Millions of Americans are considering taking out private loans as they struggle with the effects of the COVID-19 crisis. The pandemic has caused mass job losses across most sectors, which has led to an unemployment rate of 14.7%. This has contributed to a sense of economic uncertainty that hasn’t been felt since the 1930s.
No Clear Federal Response
The actions of Congress have barely defeated this uncertainty. Republican Senators such as Ted Cruz (TX) and Rand Paul (KY) are threatening the efforts of their own party with contrarianism by refusing to vote on any bill that exceeds 1 trillion dollars.
Meanwhile, the Democrats are considering cutting the cost of their HEROES act to 1.5 trillion dollars. This is an attempt to sway the Republicans who previously dismissed the act as a ‘liberal wish list.’ However, talks remain stalled as the excitement of the presidential race takes hold. This leaves both businesses and ordinary people left in the lurch while the Senate point scores.
Job Loss and Uncertainty
A survey conducted by The Pew Research Centre found that 43% of participants had experienced a job loss within their household. It was also discovered that only 48% of those with a middle income have a rainy day fund that would cover them for three months. These statistics paint a precarious picture of the nature of America’s finances.
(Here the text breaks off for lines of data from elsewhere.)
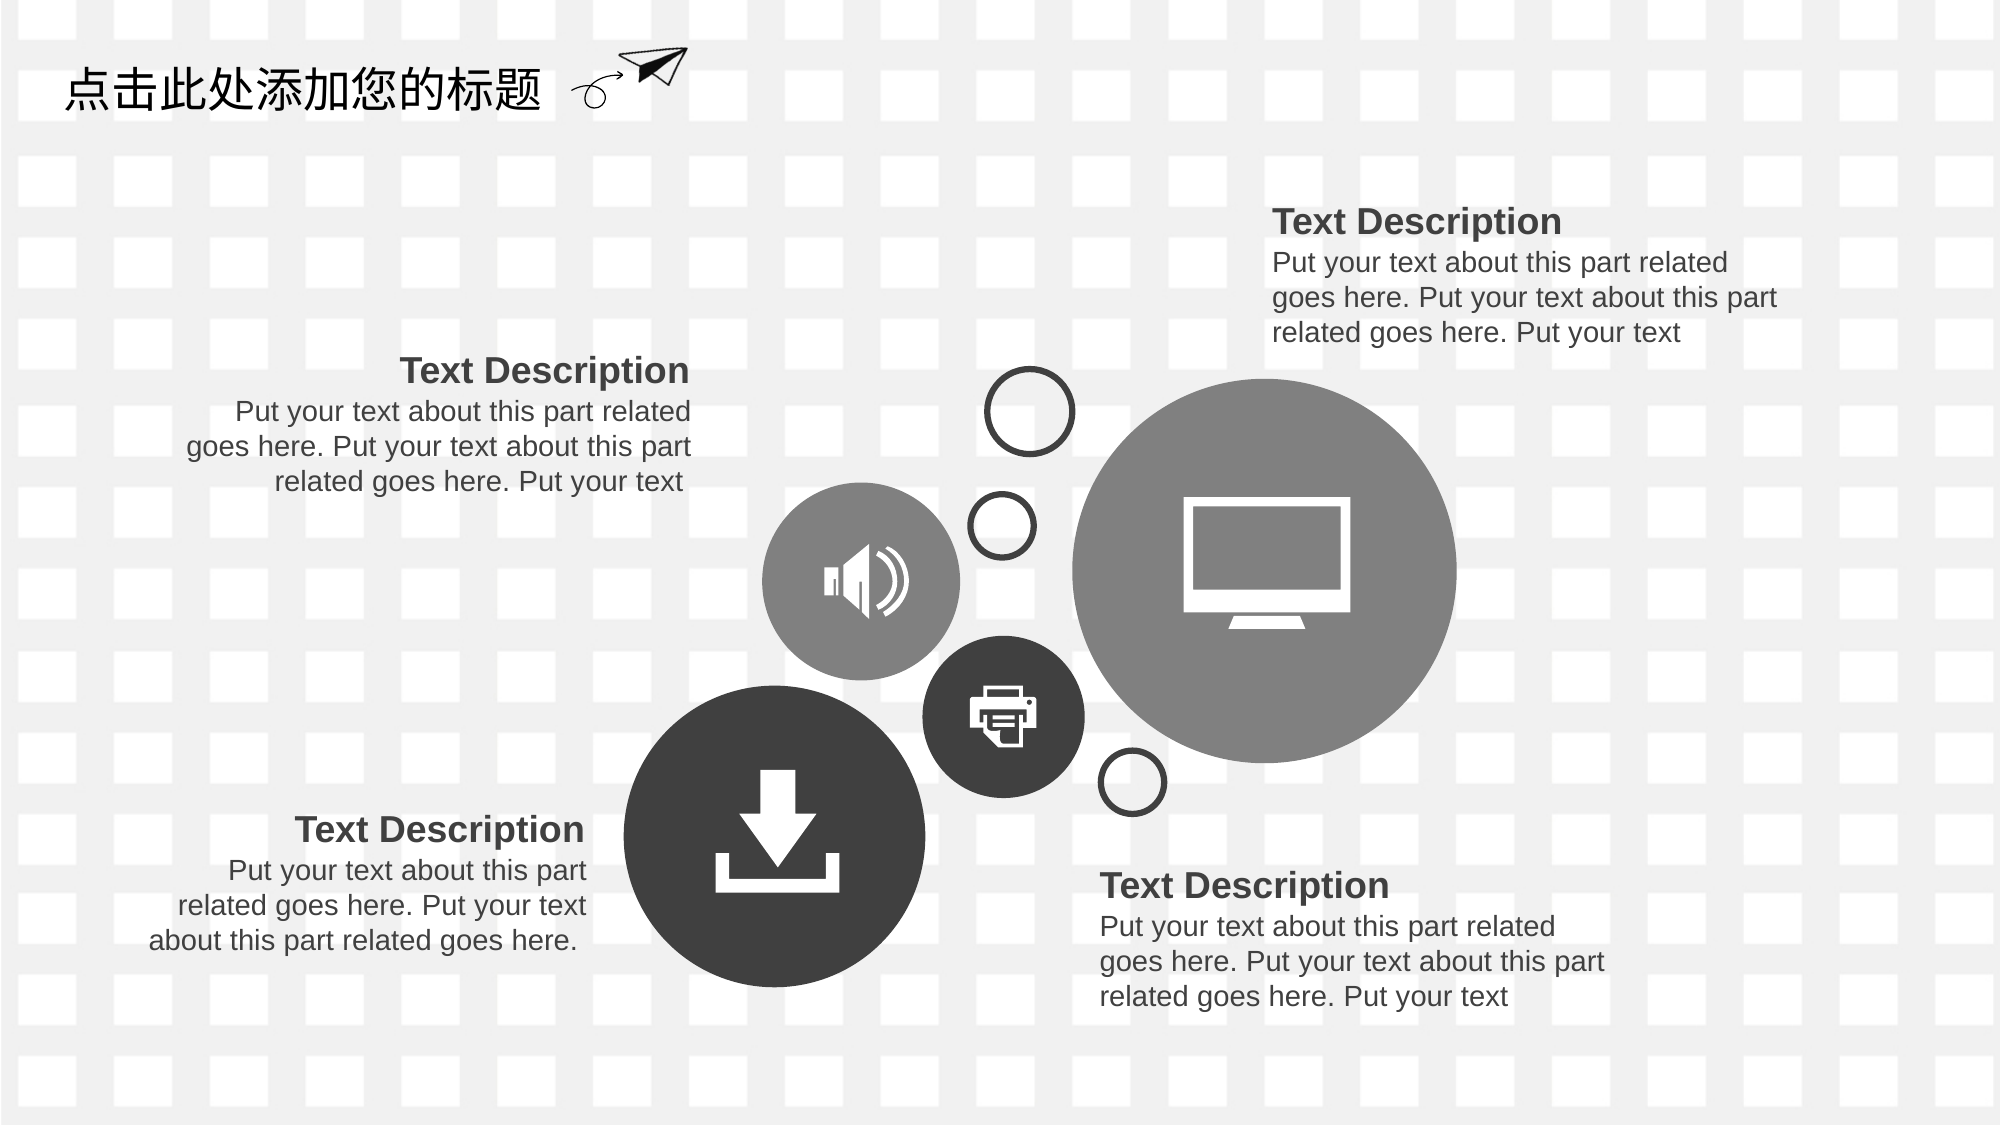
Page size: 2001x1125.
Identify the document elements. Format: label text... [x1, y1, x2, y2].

text_box Text Description [1257, 189, 1587, 250]
text_box [969, 685, 1037, 748]
text_box [715, 853, 840, 893]
text_box Text Description [1084, 853, 1415, 914]
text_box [581, 43, 686, 109]
text_box Put your text about this part related goes here. Put your text about this part related goes here. Put your text [1257, 235, 1813, 356]
text_box Put your text about this part related goes here. Put your text about this part related goes here. Put your text [151, 384, 707, 505]
text_box [986, 367, 1074, 456]
text_box [1182, 496, 1351, 613]
picture [0, 0, 2000, 1125]
text_box [1099, 749, 1166, 815]
text_box [969, 493, 1035, 559]
text_box [739, 769, 817, 868]
text_box [1226, 614, 1307, 630]
text_box [921, 634, 1086, 800]
text_box Put your text about this part related goes here. Put your text about this part related goes here. [124, 843, 602, 964]
text_box [761, 481, 962, 682]
text_box [1071, 377, 1458, 765]
text_box Text Description [384, 338, 715, 399]
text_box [824, 543, 909, 619]
text_box Text Description [279, 798, 610, 858]
text_box Put your text about this part related goes here. Put your text about this part related goes here. Put your text [1084, 899, 1640, 1020]
text_box [622, 684, 927, 989]
text_box 点击此处添加您的标题 [48, 52, 559, 125]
This economic uncertainty is felt no more acutely than amongst the unemployed and low-income workers. Swift and uncoordinated state lockdowns particularly strangle the hospitality and retail industry.
Small businesses with existing debts find themselves crumbling and disappearing altogether without much-needed help. This translates into millions of people who suddenly have no jobs, with no hope of getting new ones for the foreseeable future.
This is something that Congress is keen to address. Both houses promise a second stimulus package for Americans with a household income of under $75,000. The trouble is, they agree on little else. There’s also no accountability for the long term. There are only short-term fixes, and shoulder shrugging as America grapples with this unknown crisis.
The Crisis That Keeps Taking
Once you recover from COVID-19, the scars of damaging acquired health conditions are likely to remain. It leaves former patients unable to work in most cases. Even young ex-patients in their 20s find themselves wheezing with breathing problems, lost in brain fog, and taming diabetes, amongst other things. This causes another irreplaceable chunk to be taken out of America's workforce.
On April 8th, UN Deputy Secretary-General Amina J. Mohamed declared that 'We are facing a human crisis unlike any we have experienced' and that 'social fabric and cohesion is under threat.' It was a warning to world leaders to unite against an incomprehensible crisis for humanity’s greater good.
However, four months later, it’s clear that the brunt of the crisis is borne by the American individual rather than the collective government. The bottom line is that Americans need financial help: Financial help for their healthcare costs, financial help to stop their small business from going under, and financial help to stop them from losing everything.
Generate Debt to Survive
In the absence of regular government support, Americans have been using their savings, maxing their credit, and looking into private loans to tide them over. In response, credit card companies and private loan providers are suspending their late penalties and even allowing ‘payment holidays’ to customers.
Eventually, these concessions will come to an end, but it’s unclear when the pandemic itself will.
Those who have the privilege to do so, look into staking the family home with home equity loans. They also consider borrowing from their 401(k)s while praying that they don’t lose their job. Otherwise, they only have 90 days to pay back that loan.
It’s no wonder that half of all participants surveyed by SimplyWise Retirement Confidence Index stated that a second stimulus check is very important to their finances.
Those who are less lucky take their chances with online loan marketplaces and potentially fall victim to payday loans. In the absence of government support, job stability, or family ties, they have no choice but to combat debt with more debt. Their only hope is the good-natured charity of strangers.
Gradually, this crisis is causing a speculative bubble to form within America's already battered economy. One day the bubble will burst and drown it in a recession that experts speculate will be as devastating as The Great Depression. The only comfort is knowing that we’ll be in the same position as most of the developed world, with the global economy predicted to shrink by 5.2% this year.
The key to bringing the global economy back on track is by containing the virus. This is what sets America aside from its neighbors. Other world governments have pulled together to face the force of the virus. However, America has made it clear to the individual that they’re alone unless they have private finances.
Countries such as Canada, have been more aggressive in helping both its people and businesses survive during this pandemic. One such successful program, Canada Emergency Wage Subsidy, provides a subsidy covering 75% of employees’ remuneration, up to a max of $847 per week per employee.
Those with nothing have no choice but to try and generate something at the consequence of crippling debt. Given that America is no closer to a vaccine nor cohesive containment, it’s impossible to say when its economic fortunes will be reversed.
For now, individuals keep borrowing and hoping that one day they’ll be back on track again. Congress argues over the nuance of debt and withholds vital stimulus for its people. Meanwhile, the private sector speculates and tries to fill in the gaps that the Federal government left to those who qualify.
The private sector debt is swelling and putting pressure on the fragile economy. Without credible government intervention, it threatens to drag us down further than we ever could have anticipated.